[[ TEXT SECTION open ]]

In a further aspect of the invention, the spray heads are mounted so that the orifice of each spray head nozzle is substantially flush with the interior cylindrical surface of the barrel. In this fashion, the movement of crests of the screw, the particles, or both, across the flush-mounted spray heads minimizes the formation of coating composition solids build-up inside the auger assembly. As a result, auger assembly downtime is minimized and the substrate particles are more uniformly coated with the desired concentration of polymeric coating particles.

BRIEF DESCRIPTION OF THE DRAWINGS

The teachings of this invention are described in more detail in the following description and in the drawings, in which

FIG. 1A is a scanning electron micrograph (SEM) of a coated pellet made in accordance with the principles of the invention;

FIG. 1B is a scanning electron micrograph (SEM) of a portion of the coated pellet of FIG. 1A ;

FIG. 2 is a block diagram of a process for producing coated pellets in accordance with the principles of the invention;

FIG. 3 is an enlarged, partial cross-sectional view of a particle feeder and auger assembly according to the principles of the invention; and

FIG. 4 is an enlarged, partial cross-sectional view of several spray heads mounted to the auger assembly of FIG. 3 .

DETAILED DESCRIPTION OF THE PREFERRED EMBODIMENTS OF THE INVENTION

One aspect of the invention is directed to a coated polymeric particle having improved anti-block characteristics including a polymeric substrate particle and a block-reducing coating on the surface of the polymeric substrate particle, the block-reducing coating comprised of polymeric coating particles.

The term “particle”, as used herein, refers to the physical form or shape of the polymeric materials of the invention, and includes, for example, a pellet, granule, chip, powder, flake, sphere, or any other form or shape suitable for use as either a substrate or a coating material.

In another aspect of the invention, the substrate particle and coating particles are formed of a polymer derived from the same monomer, comonomer or termonomer system to manufacture the ultimate polymer. The common monomer, comonomer or termonomer system is identified herein as the “chemical family”. Also, as used herein, the term “polymer” encompasses homopolymers, copolymers, and terpolymers. The feature of producing a coated particle from substrate and coating particles of the same chemical family offers several benefits, including, for example, a resulting coated polymeric particle with enhanced predictability of subsequent processing and performance characteristics. By way of nonlimiting example, distinct chemical families, as used in conjunction with the invention, include: ethylene vinyl acetate, ethylene vinyl acetate polyisobutylene, ethylene maleic anhydride, ethylene methyl acrylate, ethylene butyl acrylate, polyethylene, styrene butadiene, silane, ethylene polypropylene diene, polyurethane, polyisobutylene, butyl rubber, and combinations thereof.

The polymeric coating particles generally have an average diameter substantially smaller than that of the polymeric substrate particle. For example, the average diameter of the polymeric coating particles preferably is 100 microns or less, more preferably 30 microns or less, and most preferably 20 microns or less. In one aspect of the invention, the polymeric coating particles have an average diameter in the range of 10 microns to 30 microns. In contrast the polymeric substrate particle has a generally spherical shape with a diameter in the range of about 90 mils to 150 mils, with a preferred particle diameter of 125 mils when the substrate particle is in the form of a pellet.

[[ TEXT SECTION closed ]]
[[ SUPPLIED INFORMATION open ]]

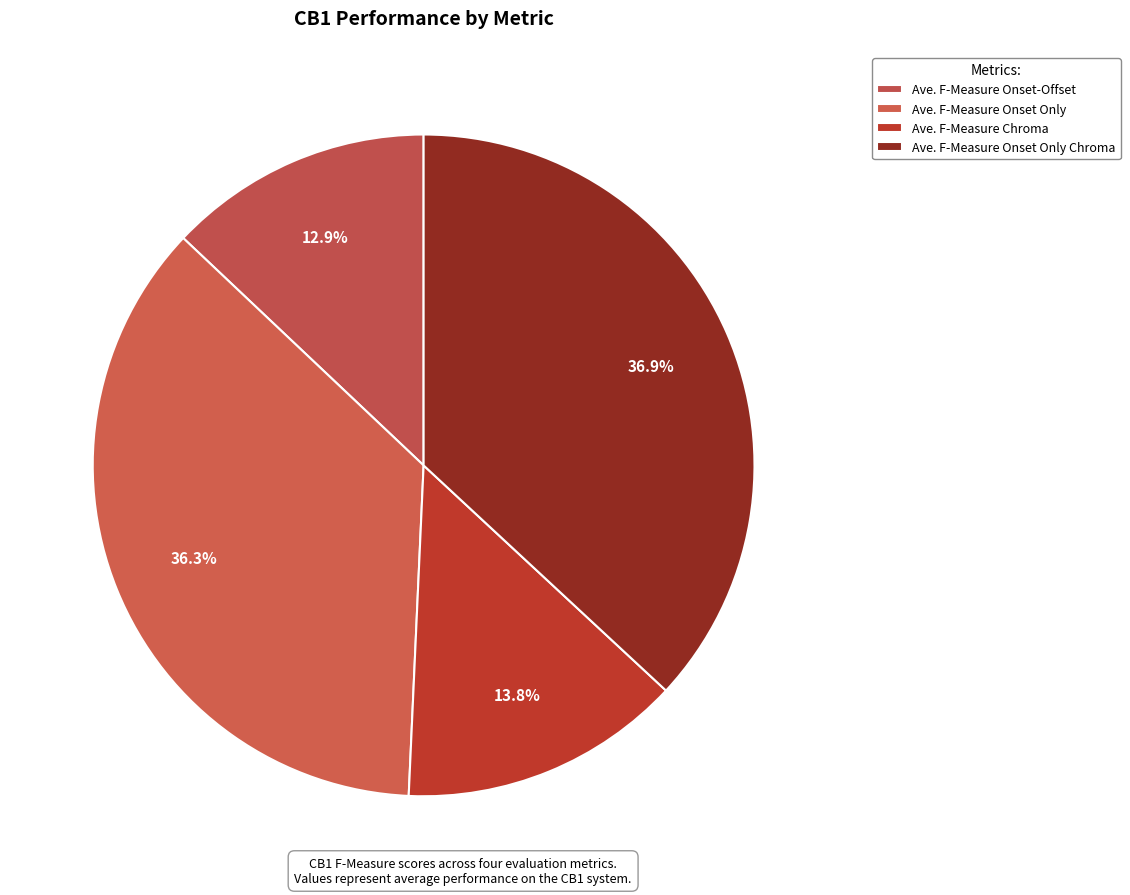

The Ave. F-Measure Onset Only Chroma slice represents 37% of the pie. True or false?

True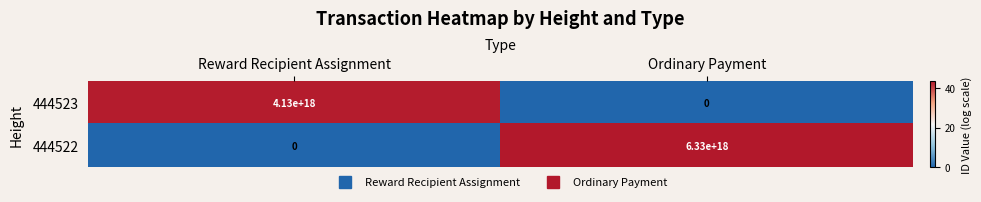

List the series in order of their overall mean, lowest first.

444523, 444522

[[ SUPPLIED INFORMATION closed ]]

- _USING THE INFORMATION_:
[1] Answer these from the text on coated polymer pellets, one per line:
(a) What does FIG. 2 show?
(b) What is the preferred substrate particle diameter when the substrate particle is a pellet?
(c) How is the orifice of each spray head nozzle placed relative to the barrel?
[2] Copy the text on coated polymer pellets from "DETAILED DESCRIPTION OF" to "a coating material." without changing a word.

- _ANSWERS TO THE EXERCISE_:
[1]
(a) A block diagram of a process for producing coated pellets.
(b) 125 mils.
(c) Substantially flush with the interior cylindrical surface of the barrel.

[2]
DETAILED DESCRIPTION OF THE PREFERRED EMBODIMENTS OF THE INVENTION

One aspect of the invention is directed to a coated polymeric particle having improved anti-block characteristics including a polymeric substrate particle and a block-reducing coating on the surface of the polymeric substrate particle, the block-reducing coating comprised of polymeric coating particles.

The term “particle”, as used herein, refers to the physical form or shape of the polymeric materials of the invention, and includes, for example, a pellet, granule, chip, powder, flake, sphere, or any other form or shape suitable for use as either a substrate or a coating material.